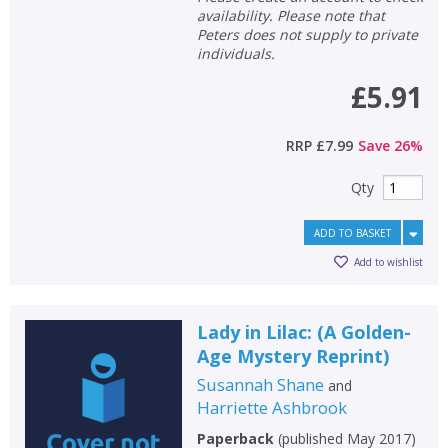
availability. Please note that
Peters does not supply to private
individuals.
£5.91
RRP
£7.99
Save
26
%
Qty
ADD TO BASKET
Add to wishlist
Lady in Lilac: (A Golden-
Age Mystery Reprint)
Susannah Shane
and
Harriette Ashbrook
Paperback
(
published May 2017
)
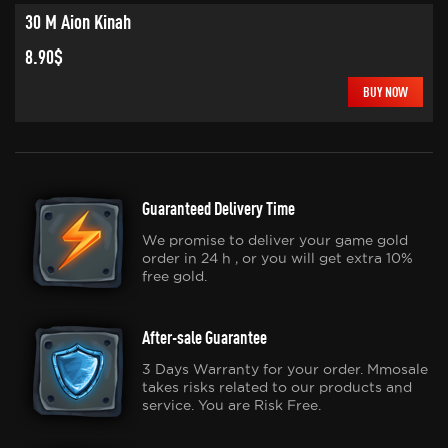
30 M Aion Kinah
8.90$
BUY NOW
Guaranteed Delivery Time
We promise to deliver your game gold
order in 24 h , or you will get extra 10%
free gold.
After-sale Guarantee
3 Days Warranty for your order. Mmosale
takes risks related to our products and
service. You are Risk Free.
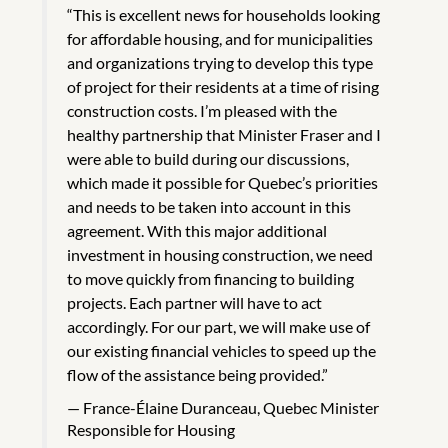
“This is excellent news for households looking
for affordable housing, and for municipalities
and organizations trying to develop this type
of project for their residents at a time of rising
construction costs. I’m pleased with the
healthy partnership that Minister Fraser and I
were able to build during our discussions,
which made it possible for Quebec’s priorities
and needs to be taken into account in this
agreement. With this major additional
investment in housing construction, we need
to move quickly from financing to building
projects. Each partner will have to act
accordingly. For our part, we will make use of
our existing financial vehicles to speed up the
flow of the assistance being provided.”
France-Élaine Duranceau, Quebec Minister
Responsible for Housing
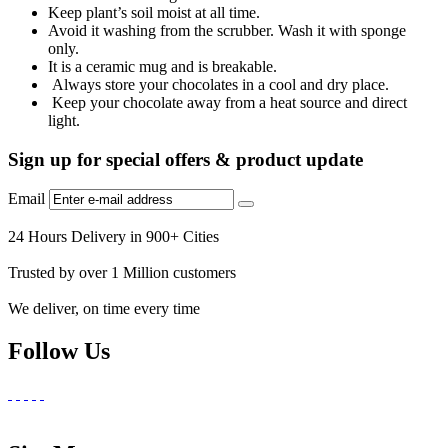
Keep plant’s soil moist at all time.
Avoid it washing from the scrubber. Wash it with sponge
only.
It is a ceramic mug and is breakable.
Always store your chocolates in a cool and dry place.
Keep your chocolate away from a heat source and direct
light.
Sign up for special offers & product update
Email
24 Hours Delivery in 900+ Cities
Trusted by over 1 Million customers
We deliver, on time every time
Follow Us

□ □ □ □

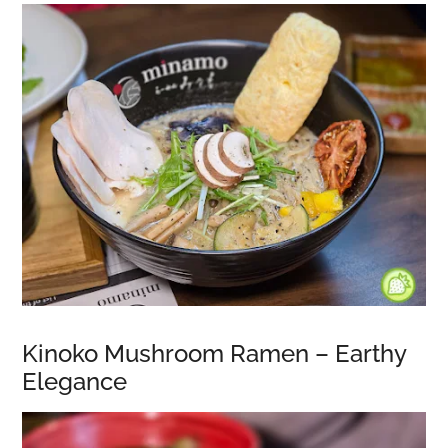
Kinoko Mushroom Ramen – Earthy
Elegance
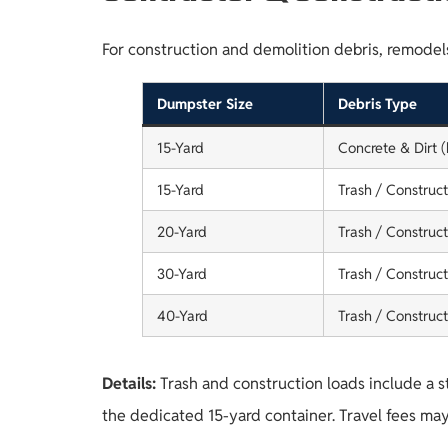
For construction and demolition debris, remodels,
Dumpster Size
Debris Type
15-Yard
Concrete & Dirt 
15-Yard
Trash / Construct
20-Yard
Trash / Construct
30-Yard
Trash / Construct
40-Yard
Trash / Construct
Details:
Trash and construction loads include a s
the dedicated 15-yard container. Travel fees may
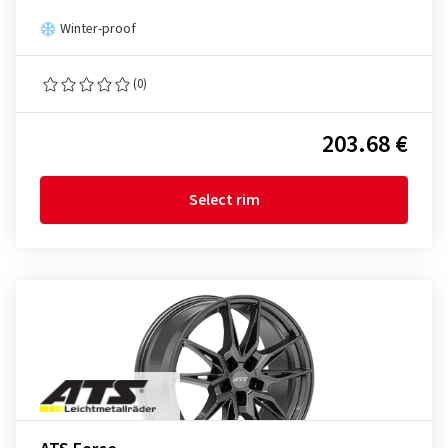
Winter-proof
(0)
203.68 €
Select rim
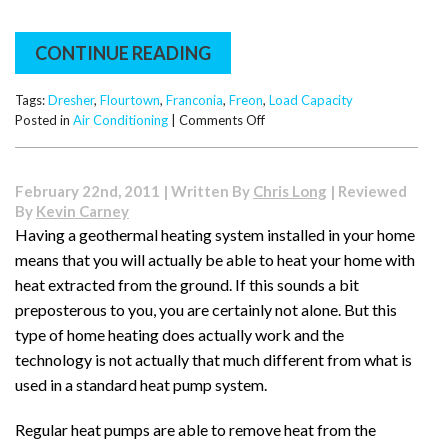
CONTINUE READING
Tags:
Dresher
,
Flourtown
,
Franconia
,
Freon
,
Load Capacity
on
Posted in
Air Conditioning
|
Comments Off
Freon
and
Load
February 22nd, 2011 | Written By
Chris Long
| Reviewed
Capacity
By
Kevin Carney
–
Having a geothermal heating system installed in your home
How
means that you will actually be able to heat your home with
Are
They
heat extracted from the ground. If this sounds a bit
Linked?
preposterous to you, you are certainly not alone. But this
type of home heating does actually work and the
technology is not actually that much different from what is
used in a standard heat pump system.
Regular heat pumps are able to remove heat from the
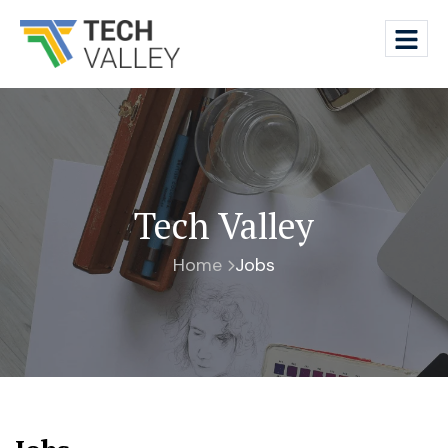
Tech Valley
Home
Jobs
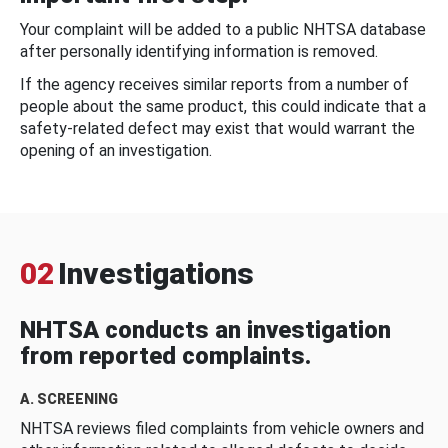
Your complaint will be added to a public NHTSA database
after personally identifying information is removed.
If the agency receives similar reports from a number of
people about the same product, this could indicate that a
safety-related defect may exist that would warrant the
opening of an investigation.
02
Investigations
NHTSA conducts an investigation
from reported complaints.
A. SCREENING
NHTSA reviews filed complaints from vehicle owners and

□ □ □ □

## WHAT YOU ARE ASKED TO DO
Show the lines of the material that contain the word "NHTSA".

## RESPONSE TO THE TASK
Your complaint will be added to a public NHTSA database
NHTSA conducts an investigation
NHTSA reviews filed complaints from vehicle owners and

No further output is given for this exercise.